Capitol Cop: Nothing I Saw in Iraq Prepared Me for January 6
Day One of the select committee’s hearings showed why Republicans fought so hard against it.
This is how congressional hearings should be conducted. There was a time when Congress wasn’t a total circus—when it was capable of passing laws and holding serious hearings on matters of national importance. I know there was such a time on Capitol Hill because I worked there then. Now, though, rather than having his party participate in a respectable way in the work of the January 6th Committee, Minority Leader Kevin McCarthy took his ball and went home. To anyone who watched Tuesday’s first hearing of the committee, it quickly became apparent that McCarthy made a big miscalculation. In keeping with the Trump-era GOP’s carnival-barker approach to politics, McCarthy’s Republicans did try to reduce the proceedings to a circus. Before the committee hearing began, the House Republican leadership held a press conference outside the Capitol blaming Nancy Pelosi for January 6th. I’m serious. Never mind that Nancy Pelosi is not solely in charge of the security of the Capitol; it’s a responsibility her office shares with that of the Senate majority leader. I’m wondering what the logical next step in that argument is:
I can never figure out where this argument is going, because once you ask *why* Pelosi should have demanded a bigger police presence you get back to all the people who wanted to storm the capitol and stop the certification.
— Dave Weigel (@daveweigel) July 27, 2021
Meanwhile, down the street, the GOP’s Crazy G Circus—Representatives Gohmert, Gaetz, Greene, and Gosar—tried to hold a press conference of their own in front of the Department of Justice, complaining about the treatment of the “political prisoners” who stormed the Capitol. (The witnesses at the committee hearing were not amused.) Thankfully, that farcical briefing was peacefully shut down by protesters.
After opening statements from the committee’s chairman Reps. Bennie Thompson and ranking republican Rep. Liz Cheney, the first day’s witnesses spoke: four police officers, two from the U.S. Capitol Police and two from D.C.’s Metropolitan Police Department. Their testimony was riveting. In their powerful spoken remarks, accompanied by phone videos and body-camera footage, they relived what is probably the worst day in their lives. These men did not mince words. MPD officer Daniel Hodges called the insurrectionists “terrorists.” USCP Sgt. Aquilino Gonell, an immigrant, talked about his time in the U.S. Army, saying “nothing in my experience” in Iraq prepared him for January 6th. MPD officer Michael Fanone channeled his inner Col.

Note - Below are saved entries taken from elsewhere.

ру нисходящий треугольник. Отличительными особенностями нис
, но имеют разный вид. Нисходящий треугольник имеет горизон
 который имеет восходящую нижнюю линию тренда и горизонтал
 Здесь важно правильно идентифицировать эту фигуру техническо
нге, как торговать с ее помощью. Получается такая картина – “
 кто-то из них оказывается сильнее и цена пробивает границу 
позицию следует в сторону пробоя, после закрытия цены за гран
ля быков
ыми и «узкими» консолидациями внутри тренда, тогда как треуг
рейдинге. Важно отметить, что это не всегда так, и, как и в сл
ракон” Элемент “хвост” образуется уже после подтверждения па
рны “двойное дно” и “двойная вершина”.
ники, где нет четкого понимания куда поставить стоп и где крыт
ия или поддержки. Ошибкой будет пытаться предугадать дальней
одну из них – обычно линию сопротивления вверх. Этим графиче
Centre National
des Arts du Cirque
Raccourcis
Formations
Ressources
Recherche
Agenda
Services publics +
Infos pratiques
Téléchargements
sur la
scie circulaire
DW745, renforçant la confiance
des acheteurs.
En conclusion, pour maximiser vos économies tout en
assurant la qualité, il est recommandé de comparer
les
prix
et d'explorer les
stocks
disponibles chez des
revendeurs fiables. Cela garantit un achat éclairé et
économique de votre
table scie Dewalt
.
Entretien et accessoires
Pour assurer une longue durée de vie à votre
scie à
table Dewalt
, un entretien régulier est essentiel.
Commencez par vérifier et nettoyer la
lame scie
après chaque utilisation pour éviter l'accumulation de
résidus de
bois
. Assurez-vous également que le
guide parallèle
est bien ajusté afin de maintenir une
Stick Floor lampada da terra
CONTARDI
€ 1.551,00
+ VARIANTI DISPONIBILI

Frank Slade, slamming the table and saying that the indifference shown to his colleagues by House Republicans was “disgraceful.” And USCP officer Harry Dunn, whom Tucker Carlson labeled an “angry left-wing activist,” powerfully described what it was like to have insurrectionists calling him the n-word while in uniform. Repeatedly. Rep. Adam Kinzinger, the only Republican member of the committee other than Cheney, got choked up when it came time for questioning. So did Rep. Adam Schiff. Naturally, some folks on right-wing Twitter mocked them for this, and mocked the witnesses for their emotions, too. One particularly nutty sleaze-slinger even called the police officers “crisis actors.” I wasn’t in the hearing room, but as a former congressional staffer and a former credentialed journalist, I got choked up long before Kinzinger did: People I know, good people, police officers, journalists, and staffers, were on the Hill on January 6th. One former colleague had to use a couch to barricade the press gallery. Another took a picture of cops with guns drawn in the House chamber, depicting a guy who was on my old boss’s security detail, presumably ready to shoot. For denizens of the Capitol, it’s hard not to take this very personally.
Imagine if the events of the past few days had turned out slightly differently, and the Republicans whom Kevin McCarthy had selected for the committee had actually joined it. Think about the kinds of noxious statements-posing-as-questions Rep. Jim Jordan would have made. What could Rep. Jim Banks have asked? According to Rep. Steve Scalise, the GOP whip who himself was shot in an act of political violence, the absence of Jordan and Banks from the committee is a case of cancel culture. But since Jordan might himself be called to testify as a material witness, one wonders how a member of Congress could serve on a panel where he might theoretically have to take questions on substance too. It didn’t have to be this way. Republicans had the option to go with a nonpartisan commission and decided that was too much. Today, we saw why. Nancy Pelosi called their bluff and prevented them from turning the committee’s proceedings into a circus, because that would be worse for America. The committee’s work has just begun, and there are still major procedural questions about what comes next, including one big one: Will former Trump administration officials be testifying? In her opening statement, Cheney called for accountability from the Trump White House. To that end, it would be good to hear sworn testimony from Mark Meadows, Mike Pence, and others about January 6th and the events leading up to it. And maybe from Trump himself.